→ **What this task involves**:
In the data below, find every line with the word "Eventi" and copy it out.

═══

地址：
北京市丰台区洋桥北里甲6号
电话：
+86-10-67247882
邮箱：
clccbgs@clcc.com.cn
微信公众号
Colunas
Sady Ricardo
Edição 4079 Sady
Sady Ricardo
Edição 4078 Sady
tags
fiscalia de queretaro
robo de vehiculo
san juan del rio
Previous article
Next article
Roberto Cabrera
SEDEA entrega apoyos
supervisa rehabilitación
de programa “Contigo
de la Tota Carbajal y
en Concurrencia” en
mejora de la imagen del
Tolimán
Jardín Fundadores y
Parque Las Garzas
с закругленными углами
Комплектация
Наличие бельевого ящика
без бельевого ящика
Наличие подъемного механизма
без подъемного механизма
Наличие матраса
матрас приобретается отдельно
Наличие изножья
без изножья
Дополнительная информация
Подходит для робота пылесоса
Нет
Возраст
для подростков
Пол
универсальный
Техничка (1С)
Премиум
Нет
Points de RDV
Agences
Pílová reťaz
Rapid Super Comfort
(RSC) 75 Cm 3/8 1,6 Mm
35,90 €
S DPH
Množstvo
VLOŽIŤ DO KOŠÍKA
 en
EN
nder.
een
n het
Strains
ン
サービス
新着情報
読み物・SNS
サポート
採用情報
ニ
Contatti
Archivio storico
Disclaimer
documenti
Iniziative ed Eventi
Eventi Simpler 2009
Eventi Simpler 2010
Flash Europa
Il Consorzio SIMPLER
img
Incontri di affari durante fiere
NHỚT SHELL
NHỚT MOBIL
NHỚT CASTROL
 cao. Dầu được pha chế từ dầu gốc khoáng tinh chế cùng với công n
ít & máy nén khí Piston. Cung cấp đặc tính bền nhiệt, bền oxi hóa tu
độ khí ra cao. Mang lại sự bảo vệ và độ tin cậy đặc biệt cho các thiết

═══

→ **Answer space**:
Iniziative ed Eventi
Eventi Simpler 2009
Eventi Simpler 2010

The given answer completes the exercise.